Summary: In this sermon, we learn about the existence of false teaching.
The Letter of Jude deals with the subject of false teaching, which is the greatest danger to the Church of Jesus Christ today.
14 It was also about these that Enoch, the seventh from Adam, prophesied, saying, “Behold, the Lord comes with ten thousands of his holy ones, 15 to execute judgment on all and to convict all the ungodly of all their deeds of ungodliness that they have committed in such an ungodly way, and of all the harsh things that ungodly sinners have spoken against him.” 16 These are grumblers, malcontents, following their own sinful desires; they are loud-mouthed boasters, showing favoritism to gain advantage.
17 But you must remember, beloved, the predictions of the apostles of our Lord Jesus Christ. 18 They said to you, “In the last time there will be scoffers, following their own ungodly passions.” 19 It is these who cause divisions, worldly people, devoid of the Spirit. (Jude 14-19)

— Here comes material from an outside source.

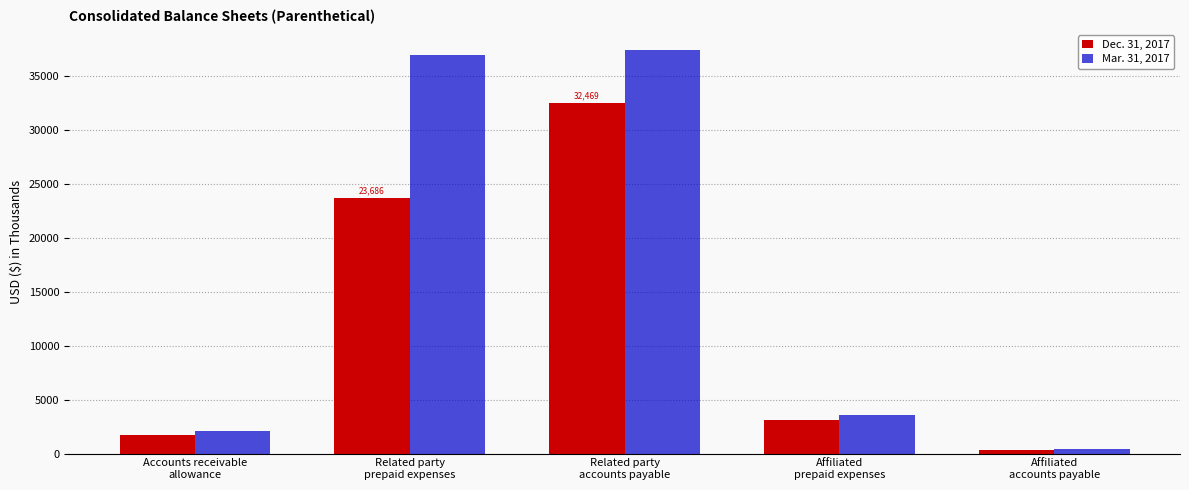

What are all the series names shown in the legend?

Dec. 31, 2017, Mar. 31, 2017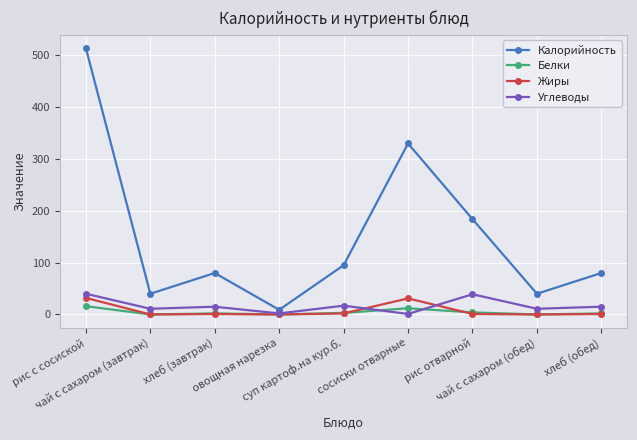

At рис с сосиской, list the series in order from largest to smallest.

Калорийность, Углеводы, Жиры, Белки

Last week I mentioned that Martin Downes defined heresy as “any teaching that directly contradicts the clear and direct witness of the Scriptures on a point of salvific importance.” In other words, heresy is the kind of doctrinal error that completely redefines the gospel.
The first known usage of the term “heresy” in a civil legal context was in 380 AD by the “Edict of Thessalonica” of Theodosius I. Prior to the issuance of this edict, the Church had no state- sponsored support for any particular legal mechanism to counter what it perceived as “heresy.” By this edict, in some senses, the line between the Christian Church and the Roman State was blurred. One of the outcomes of this blurring of Church and State was a sharing of State powers of legal enforcement between Church and State authorities. At its most extreme reach, this new Church authority of legal enforcement gave Church leaders the power to pronounce the death sentence upon those whom they might perceive to be “heretics.”
Within 5 years of the official “criminalization” of heresy by the emperor, the first Christian heretic, Priscillian, was executed in 385 AD by Roman officials.
For some years after the Reformation, Protestant Churches were known to execute those whom they considered as heretics. For example, we think of the infamous Salem Witch Trials in Salem, Massachusetts, in 1692-1693 in which 19 people were hanged.
The last known heretic executed by sentence of the Roman Catholic Church was Cayetano Ripoll in 1826.
The number of people executed as heretics under the authority of the various “church authorities” is not known. However, it most certainly numbers into the several thousands.
Today we no longer execute heretics. However, that does not mean that heretics no longer exist. In fact, they still do exist. They have always existed, and they will continue to exist.